Gerindra DKI Ultimatum Ridwan Kamil Agar Tentukan Sikap

Foto: Antara

Jakarta, Sayangi.Com– Wali Kota Bandung Ridwan Kamil sampai saat ini belum menyatakan kesediaan untuk menjadi calon dari Partai Gerindra pada Pemilihan Gubernur (Pilgub) DKI tahun 2017. Karena itu, Partai Gerindra DKI Jakarta mengultimatum Ridwan Kamil untuk segera menentukan sikap sebelum tahap penjaringan ditutup pada 20 April 2016.

“Lepas dari tanggal itu, Ridwan Kamil tak akan diikutkan dalam seleksi penjaringan Cagub,” kata Ketua Tim Penjaringan Calon Gubernur DKI Jakarta Partai Gerindra, Syarif, di kantor DPC Partai Gerindra Jakarta Utara, Sabtu (6/2).

Menurut Syarif, dari delapan nama yang masuk ke tim penjaringan, ada lima yang mengikuti tahapan penjaringan yakni Sandiaga Uno, Biem Benjamin, Muhammad Taufik, Muhammad Sanusi, dan Ahmad Muzani. Dua orang sudah memutuskan tidak mengikuti tahapan penjaringan, yakni Sjafrie Sjamsoedddin dan Sekda DKI Jakarta Saefullah.

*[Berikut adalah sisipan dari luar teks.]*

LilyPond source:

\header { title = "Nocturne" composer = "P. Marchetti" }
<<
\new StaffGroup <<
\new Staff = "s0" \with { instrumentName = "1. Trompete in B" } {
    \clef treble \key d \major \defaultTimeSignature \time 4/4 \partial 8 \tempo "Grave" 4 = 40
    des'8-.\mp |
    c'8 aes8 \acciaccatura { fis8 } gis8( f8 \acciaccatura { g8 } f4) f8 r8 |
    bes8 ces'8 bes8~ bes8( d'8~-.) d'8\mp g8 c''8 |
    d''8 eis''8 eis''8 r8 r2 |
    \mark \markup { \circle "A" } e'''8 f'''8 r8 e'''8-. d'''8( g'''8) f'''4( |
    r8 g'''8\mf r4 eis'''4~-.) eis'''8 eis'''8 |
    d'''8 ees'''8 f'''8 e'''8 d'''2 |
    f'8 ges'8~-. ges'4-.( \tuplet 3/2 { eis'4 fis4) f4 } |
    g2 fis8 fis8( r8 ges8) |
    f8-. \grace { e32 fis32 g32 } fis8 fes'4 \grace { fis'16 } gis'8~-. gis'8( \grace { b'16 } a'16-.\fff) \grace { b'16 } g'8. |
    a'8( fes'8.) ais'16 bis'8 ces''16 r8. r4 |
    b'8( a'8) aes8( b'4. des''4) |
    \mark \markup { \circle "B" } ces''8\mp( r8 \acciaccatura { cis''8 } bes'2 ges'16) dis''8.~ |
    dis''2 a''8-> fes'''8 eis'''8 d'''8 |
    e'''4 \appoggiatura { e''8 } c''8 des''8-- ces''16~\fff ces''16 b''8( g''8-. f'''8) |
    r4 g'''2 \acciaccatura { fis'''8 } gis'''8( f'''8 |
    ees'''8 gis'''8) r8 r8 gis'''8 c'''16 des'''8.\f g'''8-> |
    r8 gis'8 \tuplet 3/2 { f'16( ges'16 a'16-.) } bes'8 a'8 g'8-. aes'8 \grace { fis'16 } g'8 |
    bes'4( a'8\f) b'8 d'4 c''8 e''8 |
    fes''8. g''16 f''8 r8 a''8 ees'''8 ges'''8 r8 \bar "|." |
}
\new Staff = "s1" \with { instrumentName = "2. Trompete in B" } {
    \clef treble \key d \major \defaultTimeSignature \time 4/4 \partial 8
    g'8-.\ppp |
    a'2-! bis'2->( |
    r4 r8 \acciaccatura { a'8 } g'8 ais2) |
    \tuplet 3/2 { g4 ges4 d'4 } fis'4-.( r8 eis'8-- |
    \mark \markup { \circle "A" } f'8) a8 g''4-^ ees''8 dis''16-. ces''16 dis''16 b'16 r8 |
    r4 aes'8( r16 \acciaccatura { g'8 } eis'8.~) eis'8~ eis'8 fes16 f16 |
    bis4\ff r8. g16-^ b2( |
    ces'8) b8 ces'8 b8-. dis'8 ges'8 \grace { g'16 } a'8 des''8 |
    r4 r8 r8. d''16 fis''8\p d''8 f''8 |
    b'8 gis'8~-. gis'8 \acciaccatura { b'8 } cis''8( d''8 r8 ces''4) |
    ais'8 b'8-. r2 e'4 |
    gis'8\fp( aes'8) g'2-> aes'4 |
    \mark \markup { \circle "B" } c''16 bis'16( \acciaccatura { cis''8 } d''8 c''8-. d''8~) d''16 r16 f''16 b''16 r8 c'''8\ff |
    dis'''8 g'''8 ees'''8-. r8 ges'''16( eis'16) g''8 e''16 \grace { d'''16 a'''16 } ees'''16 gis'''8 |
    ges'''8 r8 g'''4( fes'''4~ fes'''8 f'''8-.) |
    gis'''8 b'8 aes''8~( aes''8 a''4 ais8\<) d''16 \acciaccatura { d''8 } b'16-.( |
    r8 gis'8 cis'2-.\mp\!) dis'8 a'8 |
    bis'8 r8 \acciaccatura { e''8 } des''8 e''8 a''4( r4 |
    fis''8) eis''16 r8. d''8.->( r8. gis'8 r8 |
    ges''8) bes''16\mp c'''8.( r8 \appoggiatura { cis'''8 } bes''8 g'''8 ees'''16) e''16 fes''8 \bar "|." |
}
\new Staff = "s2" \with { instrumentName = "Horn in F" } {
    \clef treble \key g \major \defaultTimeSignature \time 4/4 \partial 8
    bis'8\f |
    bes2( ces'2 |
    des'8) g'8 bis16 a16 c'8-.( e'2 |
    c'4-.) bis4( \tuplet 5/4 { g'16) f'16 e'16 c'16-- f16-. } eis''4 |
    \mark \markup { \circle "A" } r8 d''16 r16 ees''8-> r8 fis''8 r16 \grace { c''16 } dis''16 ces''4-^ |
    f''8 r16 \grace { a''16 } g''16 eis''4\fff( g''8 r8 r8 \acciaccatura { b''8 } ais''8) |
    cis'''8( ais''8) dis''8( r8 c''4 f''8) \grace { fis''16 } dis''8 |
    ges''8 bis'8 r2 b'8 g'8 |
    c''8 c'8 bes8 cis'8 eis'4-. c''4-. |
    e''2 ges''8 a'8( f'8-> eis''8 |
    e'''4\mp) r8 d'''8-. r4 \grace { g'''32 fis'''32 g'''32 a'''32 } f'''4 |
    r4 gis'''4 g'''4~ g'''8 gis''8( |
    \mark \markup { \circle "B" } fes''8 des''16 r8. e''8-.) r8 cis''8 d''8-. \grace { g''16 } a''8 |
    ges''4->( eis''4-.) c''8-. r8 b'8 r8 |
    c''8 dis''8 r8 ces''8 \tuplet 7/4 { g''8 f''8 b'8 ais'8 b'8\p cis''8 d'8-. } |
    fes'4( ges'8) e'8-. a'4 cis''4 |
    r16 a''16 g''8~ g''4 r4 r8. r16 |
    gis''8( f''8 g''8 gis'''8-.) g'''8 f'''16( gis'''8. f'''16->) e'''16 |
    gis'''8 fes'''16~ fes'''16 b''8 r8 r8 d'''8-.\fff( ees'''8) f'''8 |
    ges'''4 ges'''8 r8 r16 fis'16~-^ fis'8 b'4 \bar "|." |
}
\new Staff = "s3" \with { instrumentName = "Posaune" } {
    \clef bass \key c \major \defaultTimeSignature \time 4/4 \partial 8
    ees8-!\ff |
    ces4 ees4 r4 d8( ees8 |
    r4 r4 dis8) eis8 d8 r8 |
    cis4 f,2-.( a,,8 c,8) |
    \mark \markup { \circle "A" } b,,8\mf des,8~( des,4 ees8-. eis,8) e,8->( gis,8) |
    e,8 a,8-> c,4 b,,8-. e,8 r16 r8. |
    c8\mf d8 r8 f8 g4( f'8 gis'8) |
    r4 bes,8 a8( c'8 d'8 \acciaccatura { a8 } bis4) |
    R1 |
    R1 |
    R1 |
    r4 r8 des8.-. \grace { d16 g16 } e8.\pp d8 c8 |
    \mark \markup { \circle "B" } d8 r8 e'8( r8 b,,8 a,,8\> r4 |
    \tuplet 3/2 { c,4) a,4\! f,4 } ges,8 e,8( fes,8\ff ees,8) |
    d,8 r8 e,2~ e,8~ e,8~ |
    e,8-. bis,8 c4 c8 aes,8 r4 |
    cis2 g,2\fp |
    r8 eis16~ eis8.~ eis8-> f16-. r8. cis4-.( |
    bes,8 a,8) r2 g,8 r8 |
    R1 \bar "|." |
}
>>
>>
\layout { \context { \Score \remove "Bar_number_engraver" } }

“Pak Sjafrie bilang mau lanjutkan S3, sementara Saefullah beralasan karena PNS sehingga tidak bisa maju,” kata Syarif.

Syarif menyatakan, Ridwan Kamil harus menentukan sikap sebelum 20 April.

Meski sudah dihubungi beberapa kali oleh Ketua Partai Gerindra DKI Jakarta, Muhammad Taufik, Ridwan Kamil tampaknya masih bingung untuk menentukan sikap. Saat acara penjaringan, bulan Januari lalu, Ridwan Kamil tak bisa hadir karena akan menjalankan ibadah umroh.

Saat Ridwan Kamil hadir di peringatan HUT ke-8 Partai Gerindra di Kota Bandung, Sabtu (6/2) siang, seorang kader Gerindra bertanya apakah dirinya akan mencalonkan diri pada Pilgub DKI Jakarta 2017.

Menjawab pertanyaan itu, Ridwan Kamil mengakui bahwa ada beberapa partai politik yang sudah berkomunikasi membahas pencalonan dirinya pada Pilgub DKI 2017.

Namun, katanya, sampai saat ini ia belum bisa memutuskan karena tidak mudah baginya untuk meninggalkan Kota Bandung.

“Saya mau istikharah dulu. Sekarang saya lagi rajin mendengarkan dan meneliti masukan yang datang,” kata Kang Emil, sapaan akrab Ridwan Kamil.